Albania was first a catholic country due to Romans invasion, but in the 15th century after the Ottoman invasion it became Muslim. Since it shares a board in the south with Greece many inhabitants of these areas are orthodox. From the end of the 1960 practicing a religion was forbidden by the communist regime. It was after the fall of this regime that the Albanians started to practice the religion again, even though they didn’t make much sense to them by that time.
In central Albania there is a great number of Mosques as well as there is also a big number of orthodox cathedrals in the south. Shkodra is the perfect example of the coexistence and harmony between different religions. In the main square of the city you can see next to each other: one orthodox cathedral, one catholic cathedral and one mosque. In Albania there can be found also a small number of religious objects since the majority of them were destroyed by Enver Hoxha. He turned all the religious objects in depots of food or used them for military purposes. He saved only the Mosque of Et’hem Bey and churches in Voskopoja, which he considered as “art works of the Albanian heritage”. The biggest orthodox cathedral in Tirana, “The Resurrection of Christ” was consecrated by the Ecumenical Patriarch of Constantinople in June 2014.
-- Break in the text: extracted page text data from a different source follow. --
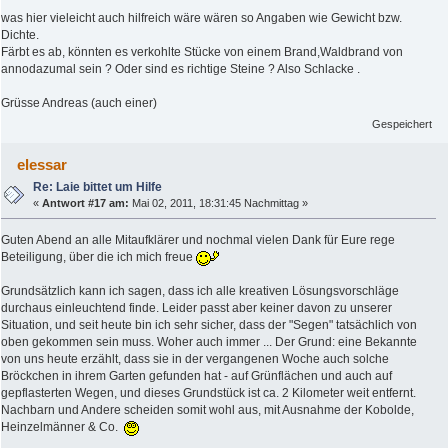
was hier vieleicht auch hilfreich wäre wären so Angaben wie Gewicht bzw.
Dichte.
Färbt es ab, könnten es verkohlte Stücke von einem Brand,Waldbrand von
annodazumal sein ? Oder sind es richtige Steine ? Also Schlacke .
Grüsse Andreas (auch einer)
Gespeichert
elessar
Re: Laie bittet um Hilfe
«
Antwort #17 am:
Mai 02, 2011, 18:31:45 Nachmittag »
Guten Abend an alle Mitaufklärer und nochmal vielen Dank für Eure rege
Beteiligung, über die ich mich freue
Grundsätzlich kann ich sagen, dass ich alle kreativen Lösungsvorschläge
durchaus einleuchtend finde. Leider passt aber keiner davon zu unserer
Situation, und seit heute bin ich sehr sicher, dass der "Segen" tatsächlich von
oben gekommen sein muss. Woher auch immer ... Der Grund: eine Bekannte
von uns heute erzählt, dass sie in der vergangenen Woche auch solche
Bröckchen in ihrem Garten gefunden hat - auf Grünflächen und auch auf
gepflasterten Wegen, und dieses Grundstück ist ca. 2 Kilometer weit entfernt.
Nachbarn und Andere scheiden somit wohl aus, mit Ausnahme der Kobolde,
Heinzelmänner & Co.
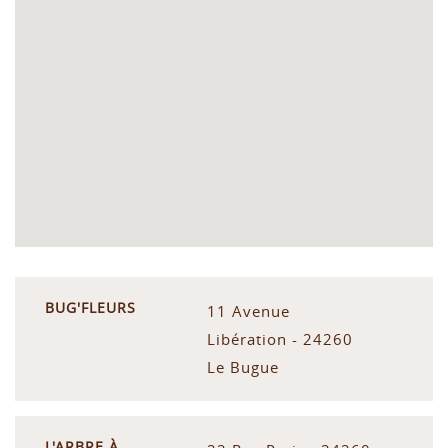
BUG'FLEURS
11 Avenue
Libération - 24260
Le Bugue
L'ARBRE À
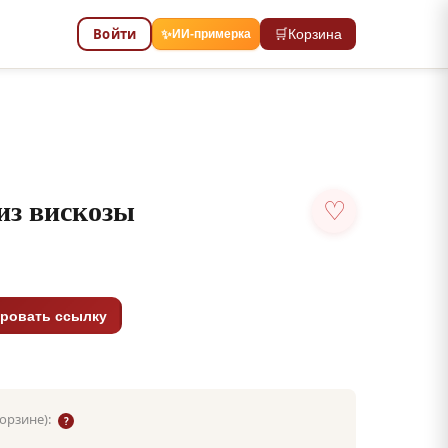
Войти
🛒
Корзина
✨
ИИ-примерка
из вискозы
♡
ровать ссылку
корзине):
?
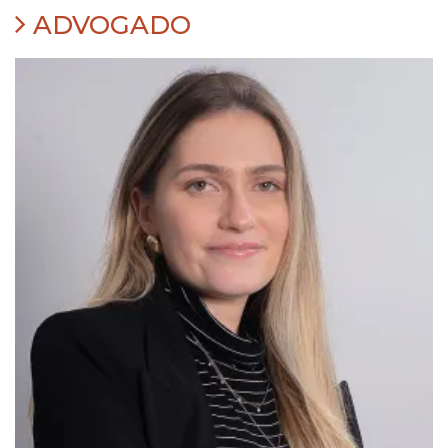
ADVOGADO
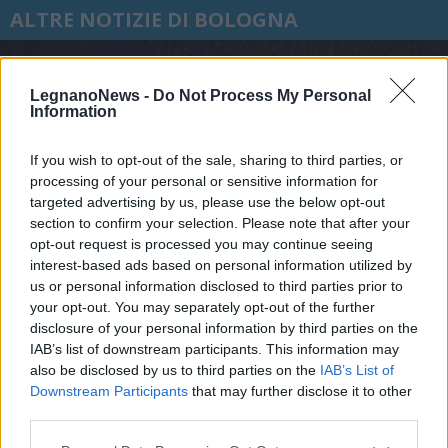
ALTRE NOTIZIE DI BOLOGNA
LegnanoNews -
Do Not Process My Personal
Information
If you wish to opt-out of the sale, sharing to third parties, or
processing of your personal or sensitive information for
targeted advertising by us, please use the below opt-out
section to confirm your selection. Please note that after your
opt-out request is processed you may continue seeing
interest-based ads based on personal information utilized by
us or personal information disclosed to third parties prior to
your opt-out. You may separately opt-out of the further
disclosure of your personal information by third parties on the
IAB’s list of downstream participants. This information may
also be disclosed by us to third parties on the
IAB’s List of
INFUSI CREATIVI
“Infusi Creativi” racconta il
Downstream Participants
that may further disclose it to other
third parties.
percorso artistico di “mano.punto”
tra pelle e grafica d’arte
In the north we can see how the people respect a code named the Kanun of Lekë Dukagjini. The Kanun was like the law for the North of Albania but it also affected other aspects like moral and social ones.
In some of the religious monuments you will be asked to take off your shoes or to cover your head. Your entrance may also be denied if your wearing isn’t considered adequate. This phenomenon happens worldwide, not only in Albania, so you must be careful to respect the dress code if you intend to visit religious sites.